◆ PROVIDED RECORDS
== Segment start ==
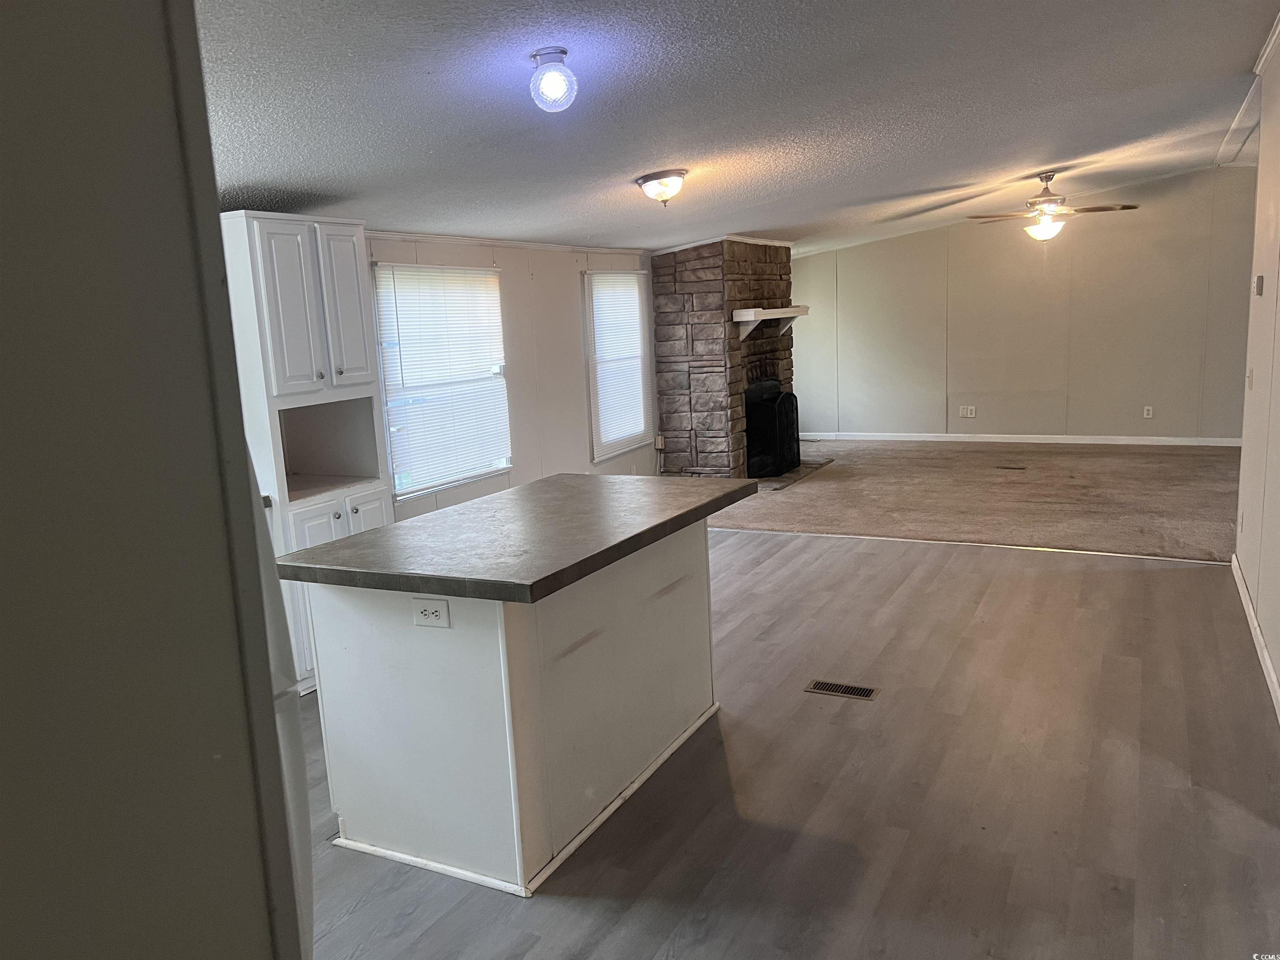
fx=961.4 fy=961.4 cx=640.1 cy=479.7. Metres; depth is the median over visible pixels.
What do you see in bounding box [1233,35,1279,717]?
right wall
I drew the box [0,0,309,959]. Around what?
left wall
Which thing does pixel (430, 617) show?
electrical outlet
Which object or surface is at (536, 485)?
countertop
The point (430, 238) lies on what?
crown molding
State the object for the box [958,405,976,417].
wall outlet
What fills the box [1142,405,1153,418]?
wall outlet
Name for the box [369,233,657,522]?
left wall
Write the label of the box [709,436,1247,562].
carpet floor
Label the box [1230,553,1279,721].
baseboard
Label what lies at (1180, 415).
back wall
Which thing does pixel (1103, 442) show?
baseboard
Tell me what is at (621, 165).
ceiling
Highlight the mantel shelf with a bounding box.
[734,305,809,339]
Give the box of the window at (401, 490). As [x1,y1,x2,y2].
[372,263,512,497]
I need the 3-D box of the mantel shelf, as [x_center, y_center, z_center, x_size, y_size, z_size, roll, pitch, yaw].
[1.216,-1.447,8.824,0.278,0.255,1.329,2,11,28]
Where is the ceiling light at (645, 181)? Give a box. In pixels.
[634,169,687,205]
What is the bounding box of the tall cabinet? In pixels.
[219,213,391,691]
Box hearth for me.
[755,457,835,489]
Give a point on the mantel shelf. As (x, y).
(753, 318)
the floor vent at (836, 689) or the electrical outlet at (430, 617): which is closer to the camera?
the electrical outlet at (430, 617)
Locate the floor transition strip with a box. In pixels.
[714,527,1234,564]
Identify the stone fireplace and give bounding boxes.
[651,236,799,479]
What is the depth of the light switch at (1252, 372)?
4.91 m
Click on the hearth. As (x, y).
(793, 474)
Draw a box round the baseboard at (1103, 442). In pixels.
[798,431,1238,446]
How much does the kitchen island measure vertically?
0.896 m
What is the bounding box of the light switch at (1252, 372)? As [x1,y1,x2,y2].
[1246,367,1254,389]
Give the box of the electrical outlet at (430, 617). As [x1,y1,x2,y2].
[410,596,450,628]
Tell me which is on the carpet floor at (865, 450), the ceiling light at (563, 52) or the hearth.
the hearth
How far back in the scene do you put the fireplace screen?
8.98 m
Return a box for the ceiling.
[197,0,1279,254]
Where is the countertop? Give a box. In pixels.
[279,471,760,604]
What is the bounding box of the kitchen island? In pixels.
[304,522,721,900]
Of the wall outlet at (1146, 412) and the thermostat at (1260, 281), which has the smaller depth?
the thermostat at (1260, 281)
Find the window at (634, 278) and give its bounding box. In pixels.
[585,267,651,459]
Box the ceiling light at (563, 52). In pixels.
[528,47,577,111]
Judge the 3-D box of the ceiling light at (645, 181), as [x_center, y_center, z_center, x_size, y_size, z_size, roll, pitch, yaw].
[0.119,-1.512,5.020,0.279,0.157,0.278,2,11,28]
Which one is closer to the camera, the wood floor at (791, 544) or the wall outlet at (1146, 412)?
the wood floor at (791, 544)
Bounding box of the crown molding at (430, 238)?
[370,230,648,255]
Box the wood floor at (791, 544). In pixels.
[297,527,1279,959]
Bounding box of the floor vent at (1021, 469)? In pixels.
[996,463,1026,470]
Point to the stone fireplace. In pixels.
(714, 283)
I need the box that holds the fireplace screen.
[745,381,800,476]
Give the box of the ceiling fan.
[964,170,1137,243]
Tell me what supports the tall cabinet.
on the wood floor at (791, 544)
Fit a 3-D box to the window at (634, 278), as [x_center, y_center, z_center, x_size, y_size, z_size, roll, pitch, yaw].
[-0.192,-0.959,7.976,0.123,1.504,1.031,2,11,28]
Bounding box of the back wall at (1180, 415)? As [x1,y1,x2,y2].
[789,166,1258,444]
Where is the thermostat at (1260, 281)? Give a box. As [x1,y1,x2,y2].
[1253,274,1264,296]
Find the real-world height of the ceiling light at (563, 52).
0.161 m
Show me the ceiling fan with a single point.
(1050, 200)
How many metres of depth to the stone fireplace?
8.59 m
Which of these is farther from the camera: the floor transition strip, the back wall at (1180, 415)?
the back wall at (1180, 415)
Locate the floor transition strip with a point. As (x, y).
(896, 538)
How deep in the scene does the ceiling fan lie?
7.30 m
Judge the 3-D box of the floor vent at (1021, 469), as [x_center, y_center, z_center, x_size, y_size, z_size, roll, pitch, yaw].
[3.344,-0.107,8.693,0.304,0.010,0.140,2,11,28]
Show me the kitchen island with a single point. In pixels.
(465, 657)
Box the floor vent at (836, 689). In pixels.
[805,678,879,700]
== Segment end ==
◆ ASSIGNMENT
All lines above must be repeated exactly, and the pictures must be omitted.

◆ TASK OUTPUT
fx=961.4 fy=961.4 cx=640.1 cy=479.7. Metres; depth is the median over visible pixels.
What do you see in bounding box [1233,35,1279,717]?
right wall
I drew the box [0,0,309,959]. Around what?
left wall
Which thing does pixel (430, 617) show?
electrical outlet
Which object or surface is at (536, 485)?
countertop
The point (430, 238) lies on what?
crown molding
State the object for the box [958,405,976,417].
wall outlet
What fills the box [1142,405,1153,418]?
wall outlet
Name for the box [369,233,657,522]?
left wall
Write the label of the box [709,436,1247,562].
carpet floor
Label the box [1230,553,1279,721].
baseboard
Label what lies at (1180, 415).
back wall
Which thing does pixel (1103, 442) show?
baseboard
Tell me what is at (621, 165).
ceiling
Highlight the mantel shelf with a bounding box.
[734,305,809,339]
Give the box of the window at (401, 490). As [x1,y1,x2,y2].
[372,263,512,497]
I need the 3-D box of the mantel shelf, as [x_center, y_center, z_center, x_size, y_size, z_size, roll, pitch, yaw].
[1.216,-1.447,8.824,0.278,0.255,1.329,2,11,28]
Where is the ceiling light at (645, 181)? Give a box. In pixels.
[634,169,687,205]
What is the bounding box of the tall cabinet? In pixels.
[219,213,391,691]
Box hearth for me.
[755,457,835,489]
Give a point on the mantel shelf. As (x, y).
(753, 318)
the floor vent at (836, 689) or the electrical outlet at (430, 617): which is closer to the camera?
the electrical outlet at (430, 617)
Locate the floor transition strip with a box. In pixels.
[714,527,1234,564]
Identify the stone fireplace and give bounding boxes.
[651,236,799,479]
What is the depth of the light switch at (1252, 372)?
4.91 m
Click on the hearth. As (x, y).
(793, 474)
Draw a box round the baseboard at (1103, 442). In pixels.
[798,431,1238,446]
How much does the kitchen island measure vertically?
0.896 m
What is the bounding box of the light switch at (1252, 372)? As [x1,y1,x2,y2].
[1246,367,1254,389]
Give the box of the electrical outlet at (430, 617). As [x1,y1,x2,y2].
[410,596,450,628]
Tell me which is on the carpet floor at (865, 450), the ceiling light at (563, 52) or the hearth.
the hearth
How far back in the scene do you put the fireplace screen?
8.98 m
Return a box for the ceiling.
[197,0,1279,254]
Where is the countertop? Give a box. In pixels.
[279,471,760,604]
What is the bounding box of the kitchen island? In pixels.
[304,522,721,900]
Of the wall outlet at (1146, 412) and the thermostat at (1260, 281), which has the smaller depth?
the thermostat at (1260, 281)
Find the window at (634, 278) and give its bounding box. In pixels.
[585,267,651,459]
Box the ceiling light at (563, 52). In pixels.
[528,47,577,111]
Judge the 3-D box of the ceiling light at (645, 181), as [x_center, y_center, z_center, x_size, y_size, z_size, roll, pitch, yaw].
[0.119,-1.512,5.020,0.279,0.157,0.278,2,11,28]
Which one is closer to the camera, the wood floor at (791, 544) or the wall outlet at (1146, 412)?
the wood floor at (791, 544)
Bounding box of the crown molding at (430, 238)?
[370,230,648,255]
Box the wood floor at (791, 544). In pixels.
[297,527,1279,959]
Bounding box of the floor vent at (1021, 469)? In pixels.
[996,463,1026,470]
Point to the stone fireplace. In pixels.
(714, 283)
I need the box that holds the fireplace screen.
[745,381,800,476]
Give the box of the ceiling fan.
[964,170,1137,243]
Tell me what supports the tall cabinet.
on the wood floor at (791, 544)
Fit a 3-D box to the window at (634, 278), as [x_center, y_center, z_center, x_size, y_size, z_size, roll, pitch, yaw].
[-0.192,-0.959,7.976,0.123,1.504,1.031,2,11,28]
Bounding box of the back wall at (1180, 415)? As [x1,y1,x2,y2].
[789,166,1258,444]
Where is the thermostat at (1260, 281)? Give a box. As [x1,y1,x2,y2].
[1253,274,1264,296]
Find the real-world height of the ceiling light at (563, 52).
0.161 m
Show me the ceiling fan with a single point.
(1050, 200)
How many metres of depth to the stone fireplace?
8.59 m
Which of these is farther from the camera: the floor transition strip, the back wall at (1180, 415)?
the back wall at (1180, 415)
Locate the floor transition strip with a point. As (x, y).
(896, 538)
How deep in the scene does the ceiling fan lie?
7.30 m
Judge the 3-D box of the floor vent at (1021, 469), as [x_center, y_center, z_center, x_size, y_size, z_size, roll, pitch, yaw].
[3.344,-0.107,8.693,0.304,0.010,0.140,2,11,28]
Show me the kitchen island with a single point. In pixels.
(465, 657)
Box the floor vent at (836, 689). In pixels.
[805,678,879,700]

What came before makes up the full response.